Texto em estudo:
Panorama ambiental da Região Metropolitana de Porto Alegre

Foto: Tafael Medeiros - Seinfra

Por: João Conceição, Guilherme Tenher e Marilene Maia | 03 Agosto 2020

As políticas públicas se tornam dispositivos de acesso a direitos cidadãos e ao enfrentamento das mais diversas vulnerabilidades presentes em nossa sociedade. Dado que o cenário atual impõe inúmeras adversidades, (re)pensar as políticas públicas no atual contexto, debatendo os principais desafios e possibilidades, torna-se uma tarefa urgente. A institucionalização da austeridade fiscal como paradigma político e o corte de gastos no orçamento público para áreas como meio ambiente impõem a necessidade de uma profunda discussão sobre os impactos destas políticas no cenário brasileiro.

Ação solicitada 1:
Responda às perguntas abaixo com base no texto em estudo.
(a) Segundo o título, a que região se refere o panorama ambiental?
(b) Em que data o texto foi publicado?
(c) Que área o texto cita como exemplo de corte de gastos no orçamento público?
Ação solicitada 2:
Liste todos os autores do texto em estudo.
Ação solicitada 3:
Prossiga o texto sobre o panorama ambiental da Região Metropolitana de Porto Alegre a partir da última frase apresentada.

Informações:
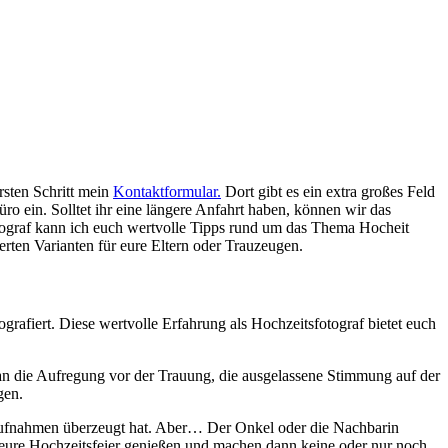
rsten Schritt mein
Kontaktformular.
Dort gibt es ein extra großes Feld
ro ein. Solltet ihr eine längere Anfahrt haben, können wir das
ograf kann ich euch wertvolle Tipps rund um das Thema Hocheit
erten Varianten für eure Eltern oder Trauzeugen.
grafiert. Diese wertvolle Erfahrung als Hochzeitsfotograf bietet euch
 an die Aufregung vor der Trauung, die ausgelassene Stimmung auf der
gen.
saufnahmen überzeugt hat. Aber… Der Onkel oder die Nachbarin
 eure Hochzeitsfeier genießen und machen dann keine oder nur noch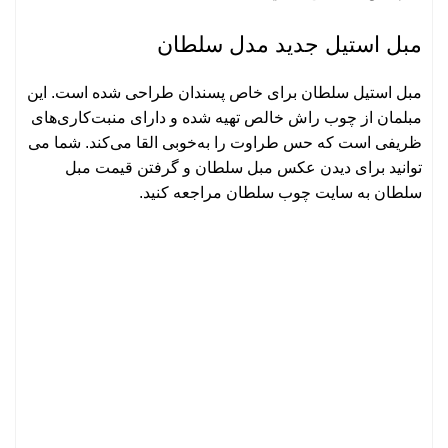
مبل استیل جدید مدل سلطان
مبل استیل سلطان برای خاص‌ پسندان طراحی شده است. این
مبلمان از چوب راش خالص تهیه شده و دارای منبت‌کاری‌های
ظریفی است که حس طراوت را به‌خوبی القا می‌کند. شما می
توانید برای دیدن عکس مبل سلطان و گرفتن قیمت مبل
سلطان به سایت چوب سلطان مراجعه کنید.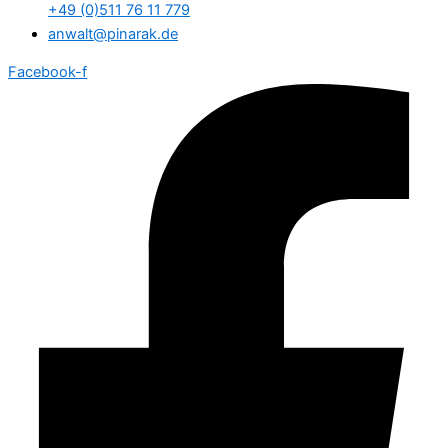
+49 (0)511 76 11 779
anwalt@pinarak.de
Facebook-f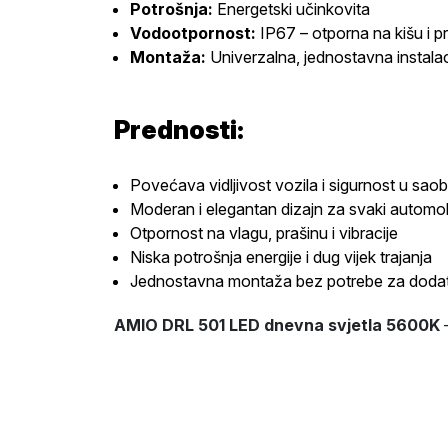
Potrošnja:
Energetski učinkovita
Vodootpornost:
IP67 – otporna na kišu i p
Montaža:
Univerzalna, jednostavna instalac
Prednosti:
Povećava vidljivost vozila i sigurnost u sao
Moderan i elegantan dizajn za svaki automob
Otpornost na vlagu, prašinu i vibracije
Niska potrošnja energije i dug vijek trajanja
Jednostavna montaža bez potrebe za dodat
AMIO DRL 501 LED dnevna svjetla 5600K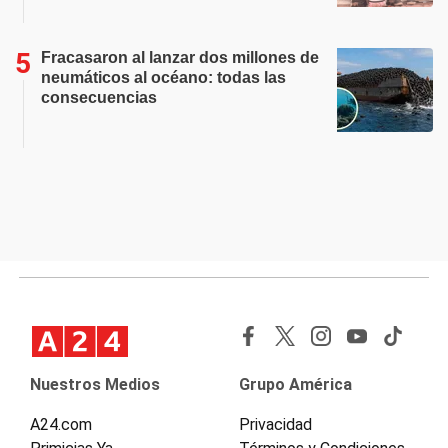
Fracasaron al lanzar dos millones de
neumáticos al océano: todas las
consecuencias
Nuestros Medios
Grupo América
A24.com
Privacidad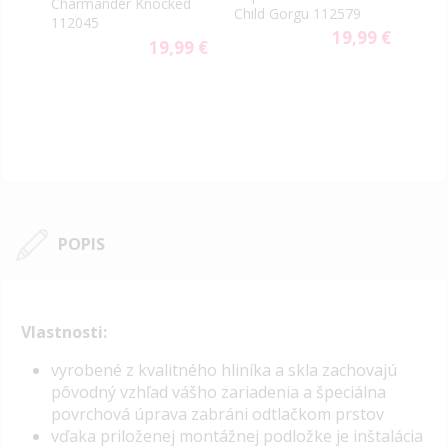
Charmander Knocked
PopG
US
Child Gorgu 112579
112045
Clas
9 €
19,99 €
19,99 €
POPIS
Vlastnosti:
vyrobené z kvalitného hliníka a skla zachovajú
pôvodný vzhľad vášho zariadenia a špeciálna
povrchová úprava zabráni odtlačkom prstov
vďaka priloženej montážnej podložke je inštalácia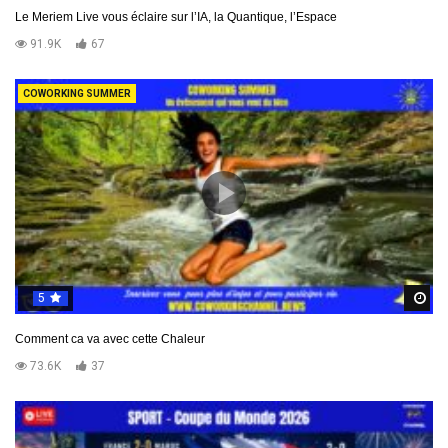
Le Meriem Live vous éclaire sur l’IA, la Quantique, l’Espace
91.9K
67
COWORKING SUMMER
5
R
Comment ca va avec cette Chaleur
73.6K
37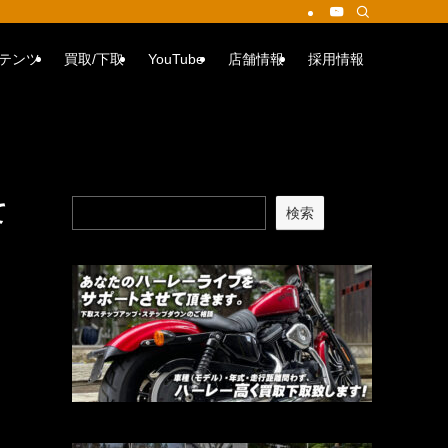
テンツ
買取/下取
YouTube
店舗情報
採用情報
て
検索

Resposta do exercício 1:
(a) Região Metropolitana de Porto Alegre.
(b) 3 de agosto de 2020.
(c) Meio ambiente.

Resposta do exercício 2:
João Conceição
Guilherme Tenher
Marilene Maia

Resposta do exercício 3:
Diante deste cenário, o ObservaSinos, programa do Instituto Humanitas Unisinos - IHU, tem dedicado para tratar das políticas públicas, sistematizadas inicialmente no “Panorama social da Região Metropolitana de Porto Alegre”, agora também nesta publicação a temática do meio ambiente. 

Confira os principais pontos do panorama do meio ambiente:

 

58% da população não possui coleta de esgoto

 

Entre 2016 e 2017, de acordo com o Trata Brasil, o número de pessoas que não recebia água com regularidade adequada aumentou de 50.354 para 92.670, isto é, um aumento de 84% em apenas um ano. Para o último ano analisado, 6,5% da população ou 275.505 moravam em domicílios sem acesso à água tratada; esse número já chegou a 486.754 em 2010. A região ainda possui 2.464.631 domicílios sem acesso ao serviço de coleta de esgoto, o que significa 58,5% da população da Região Metropolitana de Porto Alegre.

Na Região Metropolitana de Porto Alegre, até 2017, apenas Esteio não tinha plano de saneamento. A partir de 2020, “a existência de plano de saneamento básico será condição para o acesso aos recursos orçamentários da União ou aos recursos de financiamentos geridos ou administrados por órgão ou entidade da administração pública federal, quando destinados a serviços de saneamento básico”, alerta a matéria publicada no IHU On-line.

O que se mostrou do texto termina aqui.